Spying, prying, eavesdropping – on you?
Memo Simon Power: Tell us it isn’t so. Explain, as Minister of Justice, that there’s been a total misunderstanding.
Make it absolutely clear that New Zealanders are still safe from bureaucratic intrusion, spying, eavesdropping and prying in their own homes.
All we need is for you to say that concerned solicitors were off beam when they went public.
They wrote in a worrying and apparently justified way about what they see – for good reason – as intrusive, unjust and frankly dangerous moves over people’s rights and private lives.
The two critics, Simon Peart and Richard May from influential Chapman Tripp, were highly critical of the Search and Surveillance Bill apparently now before Parliament. Among their warnings: “If you thought secret cameras in the ceiling, tracking devices under the car and bugs in the phones were the preserve of drug barons, you’re reckoning without this bill.”
Without any of that traditional “if your honour pleases” court-style chat, they spelt out their very real concerns. It’s frightening stuff. The bill includes a long list – too long for them to include, Richard May later told me – of departments and already powerful state entities like the Commerce Commission, the Reserve Bank and the Ministry of Agriculture and Forestry to be given new and extended grunt in this previously unannounced move.
The bill specifies those authorities which could reach into private homes and personal lives in a big way.
As the critics spell it out, now most regulatory investigators are limited to making you produce documents or information, forcing people to answer questions and, in extreme cases, physical searches of property.
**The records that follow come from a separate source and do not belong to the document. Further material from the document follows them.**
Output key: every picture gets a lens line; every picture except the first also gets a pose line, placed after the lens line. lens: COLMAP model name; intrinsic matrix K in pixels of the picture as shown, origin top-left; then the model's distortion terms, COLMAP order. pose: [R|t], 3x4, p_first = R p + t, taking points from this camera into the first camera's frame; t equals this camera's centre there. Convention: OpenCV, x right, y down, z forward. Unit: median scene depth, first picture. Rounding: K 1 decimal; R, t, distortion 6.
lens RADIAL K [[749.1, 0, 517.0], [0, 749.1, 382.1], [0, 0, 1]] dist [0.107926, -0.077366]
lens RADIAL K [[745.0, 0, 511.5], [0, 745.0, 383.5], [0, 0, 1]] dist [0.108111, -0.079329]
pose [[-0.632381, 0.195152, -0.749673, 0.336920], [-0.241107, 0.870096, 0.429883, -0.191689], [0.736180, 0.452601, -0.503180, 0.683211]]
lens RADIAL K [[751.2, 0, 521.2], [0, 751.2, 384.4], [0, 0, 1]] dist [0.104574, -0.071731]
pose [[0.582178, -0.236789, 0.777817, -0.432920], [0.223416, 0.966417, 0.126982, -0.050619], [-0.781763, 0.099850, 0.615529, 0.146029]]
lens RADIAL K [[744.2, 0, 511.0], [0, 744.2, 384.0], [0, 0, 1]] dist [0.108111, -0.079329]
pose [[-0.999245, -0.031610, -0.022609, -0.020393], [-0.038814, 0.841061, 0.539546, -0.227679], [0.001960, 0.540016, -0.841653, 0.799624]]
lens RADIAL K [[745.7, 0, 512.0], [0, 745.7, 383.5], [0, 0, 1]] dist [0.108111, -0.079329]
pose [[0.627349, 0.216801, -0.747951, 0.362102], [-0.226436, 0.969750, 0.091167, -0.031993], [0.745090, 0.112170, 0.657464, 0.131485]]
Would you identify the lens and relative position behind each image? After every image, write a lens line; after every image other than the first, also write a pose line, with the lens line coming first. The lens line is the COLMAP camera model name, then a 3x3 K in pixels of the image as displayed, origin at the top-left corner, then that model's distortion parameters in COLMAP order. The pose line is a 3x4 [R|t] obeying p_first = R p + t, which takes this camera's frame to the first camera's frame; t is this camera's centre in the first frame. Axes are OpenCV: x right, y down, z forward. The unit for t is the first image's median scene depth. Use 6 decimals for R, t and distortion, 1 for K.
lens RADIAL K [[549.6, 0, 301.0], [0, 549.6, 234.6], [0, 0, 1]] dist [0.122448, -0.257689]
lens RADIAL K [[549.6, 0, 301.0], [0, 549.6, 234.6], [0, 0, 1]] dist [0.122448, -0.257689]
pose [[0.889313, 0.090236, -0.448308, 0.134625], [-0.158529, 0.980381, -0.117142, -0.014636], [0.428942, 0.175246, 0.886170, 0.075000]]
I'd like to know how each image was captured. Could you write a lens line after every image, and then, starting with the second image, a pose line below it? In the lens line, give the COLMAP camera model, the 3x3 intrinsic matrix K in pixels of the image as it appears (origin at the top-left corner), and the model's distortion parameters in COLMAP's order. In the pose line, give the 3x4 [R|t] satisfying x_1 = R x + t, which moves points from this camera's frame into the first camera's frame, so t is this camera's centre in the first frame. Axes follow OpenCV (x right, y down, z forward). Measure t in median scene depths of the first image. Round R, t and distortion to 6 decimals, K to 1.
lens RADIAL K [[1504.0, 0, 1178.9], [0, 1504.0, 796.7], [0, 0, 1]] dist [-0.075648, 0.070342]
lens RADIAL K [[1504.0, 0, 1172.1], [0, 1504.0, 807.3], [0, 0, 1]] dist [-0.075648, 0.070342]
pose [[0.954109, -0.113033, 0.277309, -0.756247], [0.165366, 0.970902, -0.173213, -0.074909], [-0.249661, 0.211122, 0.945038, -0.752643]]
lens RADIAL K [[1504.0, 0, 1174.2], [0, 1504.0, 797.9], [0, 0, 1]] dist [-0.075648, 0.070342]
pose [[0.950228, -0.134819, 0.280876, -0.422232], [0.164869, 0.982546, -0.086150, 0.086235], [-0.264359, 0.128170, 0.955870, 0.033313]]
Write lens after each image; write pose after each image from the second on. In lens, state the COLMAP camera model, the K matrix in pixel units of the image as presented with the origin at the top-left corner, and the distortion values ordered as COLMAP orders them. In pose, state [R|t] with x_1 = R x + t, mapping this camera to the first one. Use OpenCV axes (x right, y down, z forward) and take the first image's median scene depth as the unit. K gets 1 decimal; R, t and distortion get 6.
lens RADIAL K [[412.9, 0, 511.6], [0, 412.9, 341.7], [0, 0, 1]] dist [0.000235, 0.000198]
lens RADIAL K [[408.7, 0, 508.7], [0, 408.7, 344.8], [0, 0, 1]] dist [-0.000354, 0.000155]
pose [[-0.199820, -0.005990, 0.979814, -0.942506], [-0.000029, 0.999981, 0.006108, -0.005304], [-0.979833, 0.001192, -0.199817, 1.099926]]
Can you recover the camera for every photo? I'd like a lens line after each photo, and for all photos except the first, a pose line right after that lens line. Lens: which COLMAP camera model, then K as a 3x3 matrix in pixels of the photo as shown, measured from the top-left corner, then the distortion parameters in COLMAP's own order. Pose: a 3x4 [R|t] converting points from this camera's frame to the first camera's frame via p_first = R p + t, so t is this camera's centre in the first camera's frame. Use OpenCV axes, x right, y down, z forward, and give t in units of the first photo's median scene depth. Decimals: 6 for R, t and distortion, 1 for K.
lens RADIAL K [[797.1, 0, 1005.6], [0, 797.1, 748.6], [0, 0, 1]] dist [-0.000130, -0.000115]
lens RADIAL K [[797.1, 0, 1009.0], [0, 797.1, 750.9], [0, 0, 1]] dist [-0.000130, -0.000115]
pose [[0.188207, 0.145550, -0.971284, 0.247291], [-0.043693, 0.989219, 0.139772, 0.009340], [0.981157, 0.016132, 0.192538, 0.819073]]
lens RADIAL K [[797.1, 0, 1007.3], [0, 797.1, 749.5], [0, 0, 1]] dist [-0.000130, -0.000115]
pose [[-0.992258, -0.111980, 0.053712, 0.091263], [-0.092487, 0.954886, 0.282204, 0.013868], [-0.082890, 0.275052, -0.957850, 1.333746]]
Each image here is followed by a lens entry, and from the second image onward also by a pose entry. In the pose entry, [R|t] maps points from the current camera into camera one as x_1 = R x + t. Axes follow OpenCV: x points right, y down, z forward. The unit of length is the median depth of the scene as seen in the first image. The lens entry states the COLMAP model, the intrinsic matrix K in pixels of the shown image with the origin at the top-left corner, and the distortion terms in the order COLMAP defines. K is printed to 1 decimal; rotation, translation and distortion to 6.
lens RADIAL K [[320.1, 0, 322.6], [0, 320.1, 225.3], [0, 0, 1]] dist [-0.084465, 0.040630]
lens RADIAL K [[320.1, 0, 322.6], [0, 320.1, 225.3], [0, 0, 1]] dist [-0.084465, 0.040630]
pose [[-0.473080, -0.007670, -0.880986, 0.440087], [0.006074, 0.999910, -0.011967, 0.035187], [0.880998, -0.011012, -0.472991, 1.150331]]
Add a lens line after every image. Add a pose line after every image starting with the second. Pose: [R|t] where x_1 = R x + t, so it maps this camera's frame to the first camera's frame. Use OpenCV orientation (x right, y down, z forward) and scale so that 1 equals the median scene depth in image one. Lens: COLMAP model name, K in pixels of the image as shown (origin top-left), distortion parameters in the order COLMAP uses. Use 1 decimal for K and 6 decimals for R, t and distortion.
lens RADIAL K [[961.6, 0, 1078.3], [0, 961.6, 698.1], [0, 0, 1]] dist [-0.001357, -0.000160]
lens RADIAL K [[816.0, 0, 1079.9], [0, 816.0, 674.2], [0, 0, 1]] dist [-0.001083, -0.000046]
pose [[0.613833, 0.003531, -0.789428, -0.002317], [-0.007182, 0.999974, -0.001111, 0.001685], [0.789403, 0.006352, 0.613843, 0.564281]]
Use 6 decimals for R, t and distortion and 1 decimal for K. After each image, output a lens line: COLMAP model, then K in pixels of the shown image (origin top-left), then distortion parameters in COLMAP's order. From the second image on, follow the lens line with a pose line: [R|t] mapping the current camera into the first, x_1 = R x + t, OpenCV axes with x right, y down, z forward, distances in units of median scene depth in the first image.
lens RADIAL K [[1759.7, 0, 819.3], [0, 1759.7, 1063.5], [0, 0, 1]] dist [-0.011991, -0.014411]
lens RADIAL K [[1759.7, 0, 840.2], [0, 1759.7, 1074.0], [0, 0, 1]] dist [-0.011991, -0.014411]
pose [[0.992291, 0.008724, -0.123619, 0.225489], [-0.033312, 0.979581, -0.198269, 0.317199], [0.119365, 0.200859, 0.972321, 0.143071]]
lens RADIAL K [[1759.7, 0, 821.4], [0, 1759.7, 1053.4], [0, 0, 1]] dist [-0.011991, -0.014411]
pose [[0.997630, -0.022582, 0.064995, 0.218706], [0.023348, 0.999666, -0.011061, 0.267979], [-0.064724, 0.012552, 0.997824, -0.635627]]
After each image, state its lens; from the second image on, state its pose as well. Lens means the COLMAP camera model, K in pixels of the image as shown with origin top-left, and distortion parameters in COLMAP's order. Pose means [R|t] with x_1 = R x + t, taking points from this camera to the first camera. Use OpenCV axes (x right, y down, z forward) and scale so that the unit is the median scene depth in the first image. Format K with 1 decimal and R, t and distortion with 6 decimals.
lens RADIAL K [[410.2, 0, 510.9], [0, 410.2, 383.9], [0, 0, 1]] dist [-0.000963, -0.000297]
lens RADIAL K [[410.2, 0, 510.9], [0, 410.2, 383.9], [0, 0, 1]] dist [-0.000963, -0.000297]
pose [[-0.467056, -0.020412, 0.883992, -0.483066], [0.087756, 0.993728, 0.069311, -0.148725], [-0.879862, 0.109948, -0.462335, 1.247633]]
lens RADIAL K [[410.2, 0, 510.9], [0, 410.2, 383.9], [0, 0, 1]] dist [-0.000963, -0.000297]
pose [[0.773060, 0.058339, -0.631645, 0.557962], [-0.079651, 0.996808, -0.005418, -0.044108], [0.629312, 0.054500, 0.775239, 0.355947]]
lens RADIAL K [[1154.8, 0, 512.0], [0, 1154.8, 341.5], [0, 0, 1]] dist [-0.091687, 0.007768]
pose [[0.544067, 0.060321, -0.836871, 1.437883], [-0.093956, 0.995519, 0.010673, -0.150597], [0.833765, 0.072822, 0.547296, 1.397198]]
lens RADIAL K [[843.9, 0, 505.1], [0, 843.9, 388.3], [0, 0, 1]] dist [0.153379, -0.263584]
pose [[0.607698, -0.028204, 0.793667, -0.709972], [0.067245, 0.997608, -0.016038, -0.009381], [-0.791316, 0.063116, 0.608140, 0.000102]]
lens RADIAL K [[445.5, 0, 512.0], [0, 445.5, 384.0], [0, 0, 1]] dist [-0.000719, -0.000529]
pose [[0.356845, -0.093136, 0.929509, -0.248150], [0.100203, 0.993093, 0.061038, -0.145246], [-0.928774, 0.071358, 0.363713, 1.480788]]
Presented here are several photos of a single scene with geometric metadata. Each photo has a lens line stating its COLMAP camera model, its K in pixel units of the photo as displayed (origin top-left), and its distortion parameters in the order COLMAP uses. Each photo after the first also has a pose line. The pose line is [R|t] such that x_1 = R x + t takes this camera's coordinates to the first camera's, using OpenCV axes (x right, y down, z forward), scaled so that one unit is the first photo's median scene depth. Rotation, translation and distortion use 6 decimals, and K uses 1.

What the bill allows – perhaps “encourages” would be a better word – is real cloak and dagger, CIA and SIStype covert surveillance, including putting in secret recording gear to intercept calls or conversations, tracking devices to check staff movements and whereabouts, and cameras.
Those organisations on the long list will be able to covertly break in to install hidden spy devices.
As these critics see it, nothing will stop this sort of intrusion into homes of employees. Like your place. All that was enough to worry me and for Allan Mountain of Tauranga to reach for his smoking keyboard instantaneously and vent his genuine and obvious anger in a letter to me.
He included some angry comparisons with the walltomedia – and particularly TV – cover on the passing of a certain Mr Michael Jackson without any uproar about this piece of worrying law:
“Tell me if I’m wrong, but from my reading this is even more draconian than the surveillance regime in US with the Homeland Security Act.
“And there’s hardly been a murmur of protest.
“No doubt, like many such creeping initiatives – lawmaking that diminish our freedoms and invest absolute power in the hands of the government – this will pass sometime soon and there’ll be hardly any mention of it anywhere.
“Most of the population will not even know of its existence.
“I hate to say it, guys, but Kiwis are far more easily led into serfdom than our dumbed-down counterparts in the US – so what does that say about us?
“Even more disturbing is the fact that in the last few years the regulatory bodies in New Zealand commerce have not bothered to use the ample legislative teeth at their disposal.
“Instead, have sat on their hands while scum literally stole millions off hard-working, not very clever investors.
“They were aided and abetted by financial advisers who took heaps in commissions from both sides and – apart from some criminal proceedings having been brought against them too late, instigated well after the horse had bolted – the perpetrators will get to keep their ill-gotten gains in trusts.
“I predict if any convictions are secured that they will get hit across the back of the hand with a wet bus ticket.
“And I believe that in some cases the bills for defendants will be on the taxpayers’ account through legal aid since, for instance, (name deleted because of pending court action) has declared personal bankruptcy and so I understand qualifies for legal aid.
“This new legislation has nothing to do with keeping New Zealand business people honest.
“It is all about total control and sweeping surveillance for far more sinister future designs.
“We are living in New Zealalaland.”
You see, Simon, there are people out here who urgently need you to explain what and why and quickly. I am one of them.
Answers please. • Does the new bill really give these powers – and why? • Does it let investigators get a warrant and access to your letters to and from your lawyers? • If they do crash into offi or slyly get into homes can they really seize any papers “in plain sight”? • And what about those warrants? Now, warrants come from judges and the like. This bill talks about a new breed of official authorised to give warrants an okay. Who will these powerful people be and who will they answer to? • Is it true that investigators will be able to coerce your computer link provider to get into and copy from your system without you knowing about it? • Come on, Mr Power, do you agree with the critics that “home should be out of bounds – it is hard to justify covert surveillance of homes and family in the context of commercial or industry regulation”, as Simon Peart and Richard May say? • If all these major changes are intended, what’s the justification?
And where are the normally hard-working civil libertarians who carry banners so often in what they identify as dangers to democratic rule and long-established civil rights of ordinary, law-abiding citizens?
No one wants protection for thieving corporate ratbags like those who have cost so many their life savings and security.
But why put innocent people’s present and future rights at risk because of dishonesty and betrayal of trust by the guilty?
Is this perhaps well-intentioned but legally hazardous over-kill?